Disinilah letak posisi ‘konteks’ (atau bingkai konteks) sebuah karya seni. Contoh ekstrim sajak Sitor tentang ‘lebaran’ dalam kalimat “bulan di atas kuburan” bila dilepas dari konteks ‘lebaran’ akan berubah analoginya menjadi sekedar “bulan di atas kuburan” …, (inilah de-kontekstualisasi puisi atau karya seni (sastra)).
Jadi kontekstualisasi adalah bingkai dimana karya seni itu diproses kreatifkan sehingga lahirlah ia dalam “konteksnya” (misalnya: ruang = ‘kuburan’ dan waktu = purnama lebaran atau saat seniman menuliskan dan menghasilkan karya itu). Sementara, de-kontekstualisasi adalah upaya melepas bingkai dimana dan darimana serta saat mana karya seni itu dicipta! Inilah problem awal motto seni untuk seni, mungkinkah? Atau yang riil seni itu kontekstual?

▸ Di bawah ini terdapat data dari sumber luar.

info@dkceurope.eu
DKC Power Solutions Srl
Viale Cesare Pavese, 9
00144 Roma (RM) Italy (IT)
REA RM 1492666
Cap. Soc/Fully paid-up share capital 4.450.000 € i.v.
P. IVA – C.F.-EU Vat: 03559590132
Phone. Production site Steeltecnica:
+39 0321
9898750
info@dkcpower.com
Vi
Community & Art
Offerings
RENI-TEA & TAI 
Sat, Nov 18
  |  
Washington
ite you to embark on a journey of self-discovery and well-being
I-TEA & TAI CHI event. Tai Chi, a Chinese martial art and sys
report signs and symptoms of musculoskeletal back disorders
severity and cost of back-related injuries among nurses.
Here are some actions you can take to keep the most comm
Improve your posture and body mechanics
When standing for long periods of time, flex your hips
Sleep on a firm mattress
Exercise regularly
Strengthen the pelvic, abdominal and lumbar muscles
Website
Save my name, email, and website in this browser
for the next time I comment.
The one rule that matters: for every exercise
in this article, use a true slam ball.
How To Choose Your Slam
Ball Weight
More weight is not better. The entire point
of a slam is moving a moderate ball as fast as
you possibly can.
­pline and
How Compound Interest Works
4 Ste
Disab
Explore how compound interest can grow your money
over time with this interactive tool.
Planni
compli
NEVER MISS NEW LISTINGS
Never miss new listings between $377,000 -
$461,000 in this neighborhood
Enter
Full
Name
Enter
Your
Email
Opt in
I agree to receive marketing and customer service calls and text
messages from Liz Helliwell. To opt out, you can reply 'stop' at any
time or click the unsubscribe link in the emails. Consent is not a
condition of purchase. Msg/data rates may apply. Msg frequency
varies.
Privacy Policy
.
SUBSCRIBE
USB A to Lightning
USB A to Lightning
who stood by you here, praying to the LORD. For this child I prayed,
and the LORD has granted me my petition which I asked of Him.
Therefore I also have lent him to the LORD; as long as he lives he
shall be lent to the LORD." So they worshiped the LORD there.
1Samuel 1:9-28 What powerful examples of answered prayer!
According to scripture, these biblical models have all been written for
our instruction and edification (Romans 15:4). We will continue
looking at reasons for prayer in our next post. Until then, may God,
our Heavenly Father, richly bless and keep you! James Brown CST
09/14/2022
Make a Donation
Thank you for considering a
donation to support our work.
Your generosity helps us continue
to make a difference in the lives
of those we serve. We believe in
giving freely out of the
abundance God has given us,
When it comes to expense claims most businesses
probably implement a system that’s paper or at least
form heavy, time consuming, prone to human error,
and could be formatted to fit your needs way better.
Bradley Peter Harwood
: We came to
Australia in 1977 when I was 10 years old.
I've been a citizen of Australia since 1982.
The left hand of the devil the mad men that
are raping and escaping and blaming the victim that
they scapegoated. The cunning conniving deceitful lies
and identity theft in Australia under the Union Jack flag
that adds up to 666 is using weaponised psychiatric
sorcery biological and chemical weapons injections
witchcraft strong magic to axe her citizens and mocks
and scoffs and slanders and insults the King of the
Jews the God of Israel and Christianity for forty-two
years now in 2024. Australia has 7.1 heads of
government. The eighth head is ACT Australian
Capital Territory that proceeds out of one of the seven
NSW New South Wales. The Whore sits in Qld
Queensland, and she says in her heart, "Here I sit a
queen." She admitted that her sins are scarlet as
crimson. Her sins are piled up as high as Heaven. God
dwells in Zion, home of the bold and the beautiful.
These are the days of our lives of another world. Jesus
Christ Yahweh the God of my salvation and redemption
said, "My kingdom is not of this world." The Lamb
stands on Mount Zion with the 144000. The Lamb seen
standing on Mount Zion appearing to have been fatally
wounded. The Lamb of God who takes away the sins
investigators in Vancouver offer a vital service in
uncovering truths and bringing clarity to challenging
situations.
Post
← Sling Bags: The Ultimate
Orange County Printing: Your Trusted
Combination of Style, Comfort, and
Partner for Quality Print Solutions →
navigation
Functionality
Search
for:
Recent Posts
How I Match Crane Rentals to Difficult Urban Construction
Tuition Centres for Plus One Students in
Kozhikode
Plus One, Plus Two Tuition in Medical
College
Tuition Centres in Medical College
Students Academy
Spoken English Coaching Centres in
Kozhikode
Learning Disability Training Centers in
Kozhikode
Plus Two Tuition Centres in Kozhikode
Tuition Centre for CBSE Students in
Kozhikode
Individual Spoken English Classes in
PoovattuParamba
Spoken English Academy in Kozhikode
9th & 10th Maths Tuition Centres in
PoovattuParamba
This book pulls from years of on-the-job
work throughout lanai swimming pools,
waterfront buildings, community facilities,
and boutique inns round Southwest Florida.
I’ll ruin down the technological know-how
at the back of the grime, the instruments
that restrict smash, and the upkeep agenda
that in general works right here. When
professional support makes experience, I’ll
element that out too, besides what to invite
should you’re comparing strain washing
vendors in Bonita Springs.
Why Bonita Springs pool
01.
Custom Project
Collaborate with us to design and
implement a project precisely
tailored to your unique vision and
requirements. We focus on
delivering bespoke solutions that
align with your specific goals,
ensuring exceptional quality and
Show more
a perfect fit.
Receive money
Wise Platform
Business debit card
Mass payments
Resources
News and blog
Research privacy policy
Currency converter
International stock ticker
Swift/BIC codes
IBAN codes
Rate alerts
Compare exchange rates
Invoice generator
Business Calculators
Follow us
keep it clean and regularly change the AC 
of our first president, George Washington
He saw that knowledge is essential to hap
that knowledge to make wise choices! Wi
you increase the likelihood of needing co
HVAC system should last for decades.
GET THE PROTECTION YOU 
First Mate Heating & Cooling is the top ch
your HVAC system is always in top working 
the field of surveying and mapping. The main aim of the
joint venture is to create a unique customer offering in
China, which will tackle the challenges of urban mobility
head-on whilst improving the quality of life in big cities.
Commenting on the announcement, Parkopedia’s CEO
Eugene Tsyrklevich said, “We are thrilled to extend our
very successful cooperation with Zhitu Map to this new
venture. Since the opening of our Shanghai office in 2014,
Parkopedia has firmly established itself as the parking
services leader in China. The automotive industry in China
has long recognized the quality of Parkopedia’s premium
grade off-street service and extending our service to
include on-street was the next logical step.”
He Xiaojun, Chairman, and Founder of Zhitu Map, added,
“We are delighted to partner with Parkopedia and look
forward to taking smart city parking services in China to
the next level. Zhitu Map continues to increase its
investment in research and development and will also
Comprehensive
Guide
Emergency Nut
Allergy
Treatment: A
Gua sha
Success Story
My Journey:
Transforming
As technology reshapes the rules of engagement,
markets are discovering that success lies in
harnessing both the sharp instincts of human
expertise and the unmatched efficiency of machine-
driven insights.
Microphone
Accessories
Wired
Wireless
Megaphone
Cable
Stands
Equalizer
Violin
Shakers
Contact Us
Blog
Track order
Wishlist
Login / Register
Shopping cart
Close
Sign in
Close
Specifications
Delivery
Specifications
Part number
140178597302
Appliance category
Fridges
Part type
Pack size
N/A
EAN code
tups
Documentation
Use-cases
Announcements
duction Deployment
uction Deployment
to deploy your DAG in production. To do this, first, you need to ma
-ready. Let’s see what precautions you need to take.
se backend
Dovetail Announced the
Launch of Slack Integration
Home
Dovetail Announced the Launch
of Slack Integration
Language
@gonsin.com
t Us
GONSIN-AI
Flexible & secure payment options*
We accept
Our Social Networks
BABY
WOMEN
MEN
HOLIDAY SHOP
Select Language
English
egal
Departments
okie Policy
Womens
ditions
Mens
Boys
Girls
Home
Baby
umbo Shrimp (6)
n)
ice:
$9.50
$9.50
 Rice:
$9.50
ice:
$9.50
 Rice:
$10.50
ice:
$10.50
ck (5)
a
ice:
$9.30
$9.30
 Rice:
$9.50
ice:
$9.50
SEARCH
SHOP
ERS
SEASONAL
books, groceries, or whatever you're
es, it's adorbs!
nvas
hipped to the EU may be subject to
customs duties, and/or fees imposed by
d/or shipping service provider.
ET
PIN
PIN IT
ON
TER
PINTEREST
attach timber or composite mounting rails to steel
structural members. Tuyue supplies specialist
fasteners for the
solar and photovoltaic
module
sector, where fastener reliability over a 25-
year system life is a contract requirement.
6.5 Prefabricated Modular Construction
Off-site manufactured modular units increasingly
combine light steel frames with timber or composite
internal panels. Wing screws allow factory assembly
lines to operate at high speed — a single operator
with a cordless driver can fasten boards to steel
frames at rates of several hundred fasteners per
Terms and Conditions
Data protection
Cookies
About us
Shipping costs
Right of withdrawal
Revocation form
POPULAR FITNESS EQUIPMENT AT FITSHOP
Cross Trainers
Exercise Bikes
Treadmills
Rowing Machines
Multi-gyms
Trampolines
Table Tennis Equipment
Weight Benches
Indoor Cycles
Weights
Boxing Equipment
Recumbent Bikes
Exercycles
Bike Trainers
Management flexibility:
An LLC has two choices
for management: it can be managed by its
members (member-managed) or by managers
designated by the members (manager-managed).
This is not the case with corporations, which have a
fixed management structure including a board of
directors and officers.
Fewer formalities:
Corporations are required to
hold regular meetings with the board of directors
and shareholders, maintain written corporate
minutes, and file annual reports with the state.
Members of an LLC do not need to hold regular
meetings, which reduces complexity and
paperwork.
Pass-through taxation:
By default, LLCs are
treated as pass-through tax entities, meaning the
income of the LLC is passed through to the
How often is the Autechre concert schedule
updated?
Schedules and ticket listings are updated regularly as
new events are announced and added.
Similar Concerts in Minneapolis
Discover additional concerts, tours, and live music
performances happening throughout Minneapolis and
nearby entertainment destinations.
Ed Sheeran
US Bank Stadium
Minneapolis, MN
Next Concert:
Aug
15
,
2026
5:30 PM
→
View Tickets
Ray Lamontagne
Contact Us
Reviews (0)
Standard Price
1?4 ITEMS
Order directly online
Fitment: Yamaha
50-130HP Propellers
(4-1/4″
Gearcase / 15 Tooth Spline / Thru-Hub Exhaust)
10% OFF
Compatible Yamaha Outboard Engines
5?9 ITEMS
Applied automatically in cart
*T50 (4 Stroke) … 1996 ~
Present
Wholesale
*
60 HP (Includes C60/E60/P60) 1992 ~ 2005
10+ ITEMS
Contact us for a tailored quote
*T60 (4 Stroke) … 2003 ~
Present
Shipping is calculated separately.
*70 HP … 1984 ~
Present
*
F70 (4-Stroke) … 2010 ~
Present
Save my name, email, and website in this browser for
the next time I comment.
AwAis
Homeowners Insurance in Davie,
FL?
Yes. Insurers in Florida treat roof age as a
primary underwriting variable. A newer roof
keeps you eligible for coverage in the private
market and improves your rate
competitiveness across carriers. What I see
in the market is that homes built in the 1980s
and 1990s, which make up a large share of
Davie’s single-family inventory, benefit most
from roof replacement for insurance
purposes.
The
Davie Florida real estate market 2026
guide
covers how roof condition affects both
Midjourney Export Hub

Kontekstualisasi dan de-kontekstualisasi menunjukkan pokok penting, yaitu: karya seni tidak bisa dilepas dari konteksnya tanpa merubah essensinya (it’s nature). Bedanya adalah: apakah penciptaannya ‘diheningi’ atau di-kontemplasikan atau tidak! Penentunya: adakah kontemplasi estetis dalam penciptaan karya seni? (umumnya dipahami (masih debat) karya-karya seni tradisional tidak melalui kontemplasi estetis, maka sering disebut ‘traditional works’ dan belum merupakan ‘artworks’). Tetapi subyek pengapresiasi seni yang tidak kontemplatif menurut makna kontemplasi religius (the aesthetic subject is not contemplative in a religious way) seumumnya. Di Eropa, perspektif estetis bersamaan dengan ‘pertimbangan krisis (rasional) estetika’, yang berkaitan erat dengan soal: subjektivitas dan obyektivitas karya seni. Maka, perspektif estetis mensyaratkan dibuatnya ‘jarak’ untuk menimbang-nimbang karya seni. Di sini diandaikan diperlukan untuk mencipta ruang hening sendiri dengan mata tetap ‘kritis’ untuk apresiasi/penilaian estetika.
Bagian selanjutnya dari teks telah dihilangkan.